Um exemplo foi o pós-regularização no Brasil de ativos no exterior em 2013 (anistia). Notório que muitos brasileiros fixaram residência em Portugal, aproveitando-se da qualidade de vida naquele País e o regime do RNH (residente não habitual). Seja através do uso de PFIC’s em jurisdições favorecidas ou até mesmo pelo fato do Brasil produzir situações de baixa tributação (ex lucro presumido ou não tributação local no ganho de capital para certos investimentos) o regime de RNH se tornou extremamente favorável aos brasileiros que mudaram a residência para Portugal.
Só que passados os 10 anos de vigência do regime aliado ao fim do RNH anterior (com a expectativa do RNH 2.0), aqueles que fixaram residência plena em Portugal, não só deixaram de ter o RNH, como passaram a se defrontar com o regime de CFC – pessoas físicas de Portugal. O agravante é que o CFC português, a exemplo de outros países europeus, é jurisdicional, transacional e conceitual all at once, ou seja, extremamente complexo. E mais contradição normativa.
Em 2021 ao transpor uma diretiva da União Europeia restrita a CFC das empresas, alguns países decidiram harmonizar o regime de transparência (TFI), estendendo alguns de seus dispositivos para pessoas físicas. Ocorre que ao tentar extirpar o uso de empresas de holdings de pessoas físicas (PFIC) mundo afora, a UE acabou criando os seus próprios refúgios fiscais em Estados-membros da zona.
Tal se deve ao fato de que as regras de CFC, por vezes, não podem ser oponíveis aos tratados constitutivos da UE, em virtude do princípio da livre movimentação de capitais. E essas antinomias acabam tendo o respaldo do Tribunal da UE, o qual, a partir de vários precedentes, afirmou uma doutrina que privilegia a livre movimentação de capitais em detrimento unicamente da arrecadação dos Estados-membros, pela via das normas antiabuso
Não bastasse, há ainda a incidência dos tratados contra a dupla tributação. Só que nessas hipóteses, ao invés de ajudar, as normas convencionais, ou claramente são inaplicáveis (compatibilidade entre regras de CFC e tratados) ou colocam os rendimentos do exterior em uma situação de discriminação, desafiando o artigo 24 da CM da OCDE.

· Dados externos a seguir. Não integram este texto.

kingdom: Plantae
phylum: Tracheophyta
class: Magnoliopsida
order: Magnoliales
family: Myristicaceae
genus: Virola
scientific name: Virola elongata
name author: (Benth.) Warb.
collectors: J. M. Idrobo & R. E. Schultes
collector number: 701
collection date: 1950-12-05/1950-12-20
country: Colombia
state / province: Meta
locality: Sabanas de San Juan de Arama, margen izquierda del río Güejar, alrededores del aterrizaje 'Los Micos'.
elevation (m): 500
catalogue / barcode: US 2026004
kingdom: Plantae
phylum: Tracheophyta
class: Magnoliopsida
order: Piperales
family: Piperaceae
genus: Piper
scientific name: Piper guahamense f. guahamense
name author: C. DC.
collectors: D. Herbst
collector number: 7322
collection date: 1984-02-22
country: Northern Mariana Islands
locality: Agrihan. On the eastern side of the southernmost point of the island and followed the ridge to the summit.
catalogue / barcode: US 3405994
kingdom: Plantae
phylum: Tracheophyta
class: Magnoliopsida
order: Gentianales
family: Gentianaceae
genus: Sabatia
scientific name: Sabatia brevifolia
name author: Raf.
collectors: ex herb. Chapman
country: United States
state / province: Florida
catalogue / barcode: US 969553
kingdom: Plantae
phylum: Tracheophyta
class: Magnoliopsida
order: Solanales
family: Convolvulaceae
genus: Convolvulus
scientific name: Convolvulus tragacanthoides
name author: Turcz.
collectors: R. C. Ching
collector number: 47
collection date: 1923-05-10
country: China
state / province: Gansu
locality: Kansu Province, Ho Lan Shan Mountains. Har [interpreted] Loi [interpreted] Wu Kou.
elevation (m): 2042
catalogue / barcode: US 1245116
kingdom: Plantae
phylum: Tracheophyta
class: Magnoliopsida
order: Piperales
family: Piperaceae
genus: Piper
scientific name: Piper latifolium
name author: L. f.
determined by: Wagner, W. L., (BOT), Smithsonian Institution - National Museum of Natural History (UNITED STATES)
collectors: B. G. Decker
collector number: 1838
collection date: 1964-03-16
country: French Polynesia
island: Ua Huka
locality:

É o que acontece por exemplo, no caso de tratados com clausulas de isenção de dividendos, especialmente em paises como o Brasil (também outros tantos países latino-americanos que contém regra de participation exemption). Aplicada literalmente, levaria a uma situação em que um não residente brasileiro pessoa física residente de um país europeu, e que tenha resultados por uma participação societária em uma empresa brasileira produtora de rendas “semipassivas” (vg. royalties e imóveis), poderia ter uma tributação mais gravosa que se recebesse dividendos de uma empresa do próprio país.
Tal se deve ao fato de que as regras de CFC para pessoas físicas na Europa, normalmente trazem a aplicação de alíquotas mais elevadas equiparadas a rendimentos do trabalho, em média até 50%, enquanto juros e dividendos em média até 25%.
Conclusivamente, vivemos em um cenário de legítima aspiração à mudança de residência com o enquadramento em regimes de atratividade fiscal para novos residentes. Contudo, e na mão inversa, tais benefícios podem restar ser mais onerosos que a tributação regular, a depender do enquadramento nas regras de CFC para as pessoas físicas (sem falar em exit taxes). Adaptando o ditado, sem uma devida análise substantiva na legítima opção de fixar residência em outro país, o barato pode sair caro e o “não” tão caro pode sair barato.